### Text shown
# HT|Omega Claro halo, best soundcard on the market?



## Takeshi (Jan 10, 2010)

I was a creative sound card user for over 4 years. My first sound card was an old 5.1 sound blaster (can't remember the model). Needless to say, at the time, I didn't really care about the quality of my music as long as it was loud. About two years ago I set up a home theater system in my bedroom with a 5.1 surround sound speaker system. Needless to say, it was time to upgrade from the crap blaster to the Creative X-Fi Pro. Trying to run 5.1 channel surround sound through this thing was impossible and no matter what I did I could never get the drivers to work right. So I spent two years with a set of 5.1 polk audio speakers gathering dust because the only thing I could get to work right were my headphones. 

This year, with my christmas bonus, I bought the HT|Omega Claro Halo with the XT extension. Let me tell you right now, this thing has blown me away. First impressions were terrible mainly due to the complexity of the drivers. It took me several hours to calibrate my speakers and the sound card right but once I did, Oh man, you wouldn't believe how great it sounded.

I have heard tons of people complaining about the creative cards, looking for solutions ways to fix the broken drivers. Though this card is expensive, there is now an answer. I have been using this card for about three weeks now and I have not a single negative thing to say about it.

### Dataset extract
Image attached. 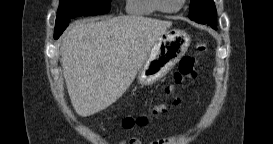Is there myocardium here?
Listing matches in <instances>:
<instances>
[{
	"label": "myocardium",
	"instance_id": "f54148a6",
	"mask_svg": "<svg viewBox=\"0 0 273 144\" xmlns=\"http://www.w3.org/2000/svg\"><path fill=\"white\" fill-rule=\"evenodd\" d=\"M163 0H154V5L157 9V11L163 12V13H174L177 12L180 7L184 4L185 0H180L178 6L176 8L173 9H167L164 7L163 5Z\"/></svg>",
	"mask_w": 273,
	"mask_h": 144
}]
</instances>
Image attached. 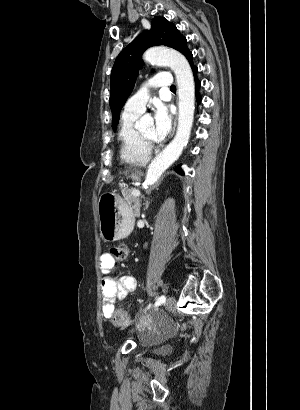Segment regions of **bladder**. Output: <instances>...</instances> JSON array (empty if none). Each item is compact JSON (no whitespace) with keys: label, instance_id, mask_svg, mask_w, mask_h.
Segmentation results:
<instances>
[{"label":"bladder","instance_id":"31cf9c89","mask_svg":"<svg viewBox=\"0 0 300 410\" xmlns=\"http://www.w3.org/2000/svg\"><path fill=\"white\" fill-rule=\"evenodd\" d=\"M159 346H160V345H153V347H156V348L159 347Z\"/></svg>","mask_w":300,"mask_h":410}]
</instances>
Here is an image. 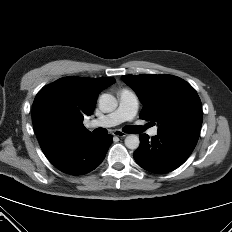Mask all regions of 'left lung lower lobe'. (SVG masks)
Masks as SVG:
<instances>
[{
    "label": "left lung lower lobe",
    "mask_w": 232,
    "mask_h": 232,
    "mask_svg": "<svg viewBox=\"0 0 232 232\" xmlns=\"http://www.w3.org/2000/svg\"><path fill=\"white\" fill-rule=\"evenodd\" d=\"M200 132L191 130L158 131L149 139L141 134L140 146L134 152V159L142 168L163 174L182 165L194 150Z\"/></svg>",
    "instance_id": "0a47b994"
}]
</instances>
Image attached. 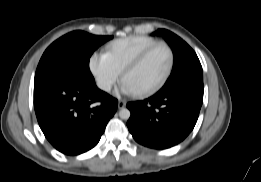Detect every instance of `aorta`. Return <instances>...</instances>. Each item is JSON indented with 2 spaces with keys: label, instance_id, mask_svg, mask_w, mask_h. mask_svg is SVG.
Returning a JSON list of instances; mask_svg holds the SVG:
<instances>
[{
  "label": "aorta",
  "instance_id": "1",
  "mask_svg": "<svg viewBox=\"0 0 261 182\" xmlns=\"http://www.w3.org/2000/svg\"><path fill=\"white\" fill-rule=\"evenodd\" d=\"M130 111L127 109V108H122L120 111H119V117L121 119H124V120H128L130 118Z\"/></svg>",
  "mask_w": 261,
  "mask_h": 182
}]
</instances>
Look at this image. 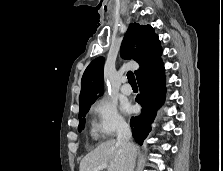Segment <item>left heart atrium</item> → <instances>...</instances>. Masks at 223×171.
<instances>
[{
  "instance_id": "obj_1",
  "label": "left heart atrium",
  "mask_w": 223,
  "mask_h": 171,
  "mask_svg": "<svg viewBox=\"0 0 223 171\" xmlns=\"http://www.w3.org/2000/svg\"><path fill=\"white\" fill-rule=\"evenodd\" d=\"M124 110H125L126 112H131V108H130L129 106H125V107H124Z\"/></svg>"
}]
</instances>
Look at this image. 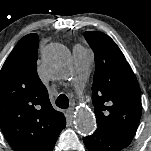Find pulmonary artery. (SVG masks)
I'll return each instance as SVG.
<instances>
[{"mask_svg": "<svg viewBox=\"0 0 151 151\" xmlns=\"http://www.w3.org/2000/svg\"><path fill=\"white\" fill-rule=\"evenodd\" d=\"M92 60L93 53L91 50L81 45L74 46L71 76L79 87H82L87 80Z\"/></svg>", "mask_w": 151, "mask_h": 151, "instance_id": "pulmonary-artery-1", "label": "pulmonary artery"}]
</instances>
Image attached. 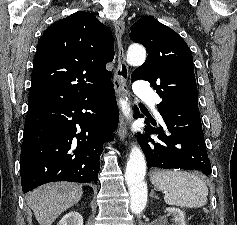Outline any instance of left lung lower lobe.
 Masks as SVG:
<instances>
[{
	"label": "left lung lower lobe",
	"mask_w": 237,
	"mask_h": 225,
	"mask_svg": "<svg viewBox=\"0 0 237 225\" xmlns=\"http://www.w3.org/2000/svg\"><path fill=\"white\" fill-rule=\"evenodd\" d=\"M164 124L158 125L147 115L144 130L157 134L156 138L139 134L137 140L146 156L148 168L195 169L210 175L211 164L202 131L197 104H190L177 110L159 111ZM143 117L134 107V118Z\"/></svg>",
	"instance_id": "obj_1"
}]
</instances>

--

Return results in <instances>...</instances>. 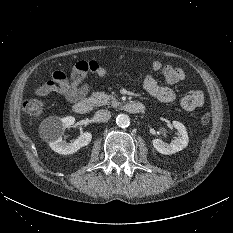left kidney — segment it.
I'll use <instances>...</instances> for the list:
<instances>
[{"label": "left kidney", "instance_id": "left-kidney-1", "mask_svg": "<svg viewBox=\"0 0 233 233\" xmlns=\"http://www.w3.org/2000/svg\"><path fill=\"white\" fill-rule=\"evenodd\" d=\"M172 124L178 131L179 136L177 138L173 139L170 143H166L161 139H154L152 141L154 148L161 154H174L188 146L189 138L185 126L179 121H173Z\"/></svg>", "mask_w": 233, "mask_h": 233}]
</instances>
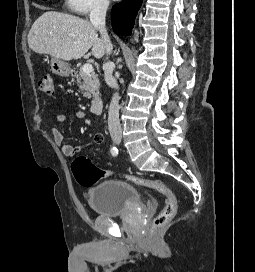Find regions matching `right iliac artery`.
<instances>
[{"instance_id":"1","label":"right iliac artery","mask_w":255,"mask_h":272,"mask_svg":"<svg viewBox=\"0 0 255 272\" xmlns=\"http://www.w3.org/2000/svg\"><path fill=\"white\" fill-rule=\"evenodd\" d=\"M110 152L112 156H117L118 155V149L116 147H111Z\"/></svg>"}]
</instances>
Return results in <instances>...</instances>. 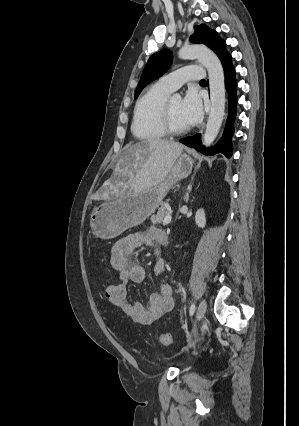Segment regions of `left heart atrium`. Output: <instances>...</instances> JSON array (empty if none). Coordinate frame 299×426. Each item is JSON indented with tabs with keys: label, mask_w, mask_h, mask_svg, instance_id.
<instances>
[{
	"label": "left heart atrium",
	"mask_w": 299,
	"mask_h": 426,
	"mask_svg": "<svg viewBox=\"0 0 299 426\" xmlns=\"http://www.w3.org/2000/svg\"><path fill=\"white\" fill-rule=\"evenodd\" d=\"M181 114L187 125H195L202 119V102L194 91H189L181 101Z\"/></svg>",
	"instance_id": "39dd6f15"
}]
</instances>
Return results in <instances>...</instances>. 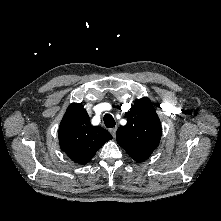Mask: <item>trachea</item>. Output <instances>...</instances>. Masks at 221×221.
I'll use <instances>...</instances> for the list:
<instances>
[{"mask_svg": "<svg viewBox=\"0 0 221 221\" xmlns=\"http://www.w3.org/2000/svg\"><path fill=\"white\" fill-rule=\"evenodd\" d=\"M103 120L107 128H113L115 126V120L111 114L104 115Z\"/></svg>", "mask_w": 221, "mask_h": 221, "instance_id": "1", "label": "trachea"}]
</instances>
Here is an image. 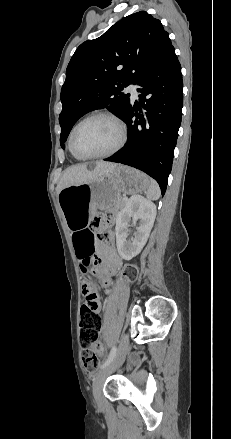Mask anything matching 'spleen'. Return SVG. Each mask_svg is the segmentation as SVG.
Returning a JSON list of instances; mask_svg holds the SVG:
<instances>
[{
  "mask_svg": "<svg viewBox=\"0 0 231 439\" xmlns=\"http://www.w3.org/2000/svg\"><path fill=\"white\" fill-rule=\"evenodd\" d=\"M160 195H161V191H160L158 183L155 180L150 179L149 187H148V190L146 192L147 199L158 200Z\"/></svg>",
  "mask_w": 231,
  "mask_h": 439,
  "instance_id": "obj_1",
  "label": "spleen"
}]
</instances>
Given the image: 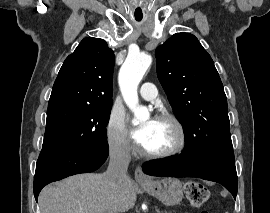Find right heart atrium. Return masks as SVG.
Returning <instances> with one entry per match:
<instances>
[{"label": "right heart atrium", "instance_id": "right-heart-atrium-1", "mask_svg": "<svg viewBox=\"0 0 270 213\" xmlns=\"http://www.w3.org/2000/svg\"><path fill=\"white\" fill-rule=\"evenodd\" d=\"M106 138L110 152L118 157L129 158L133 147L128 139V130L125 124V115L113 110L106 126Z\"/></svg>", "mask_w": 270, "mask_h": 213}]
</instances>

### List of tasks
a – Answer these from the sound card post:
(i) What was the writer's first sound card?
(ii) What did the writer buy with the christmas bonus?
(iii) How long has the writer been using the new card?
b – Reproduce the sound card post from "# HT|Omega Claro" to "were my headphones.".
c – List every sound card the writer of the sound card post says they have owned.
Answer from the sound card post alone; the listing has no part in it.

### Results by task
a –
(i) An old 5.1 sound blaster
(ii) The HT|Omega Claro Halo with the XT extension
(iii) About three weeks

b –
# HT|Omega Claro halo, best soundcard on the market?



## Takeshi (Jan 10, 2010)

I was a creative sound card user for over 4 years. My first sound card was an old 5.1 sound blaster (can't remember the model). Needless to say, at the time, I didn't really care about the quality of my music as long as it was loud. About two years ago I set up a home theater system in my bedroom with a 5.1 surround sound speaker system. Needless to say, it was time to upgrade from the crap blaster to the Creative X-Fi Pro. Trying to run 5.1 channel surround sound through this thing was impossible and no matter what I did I could never get the drivers to work right. So I spent two years with a set of 5.1 polk audio speakers gathering dust because the only thing I could get to work right were my headphones.

c –
- An old 5.1 sound blaster
- Creative X-Fi Pro
- HT|Omega Claro Halo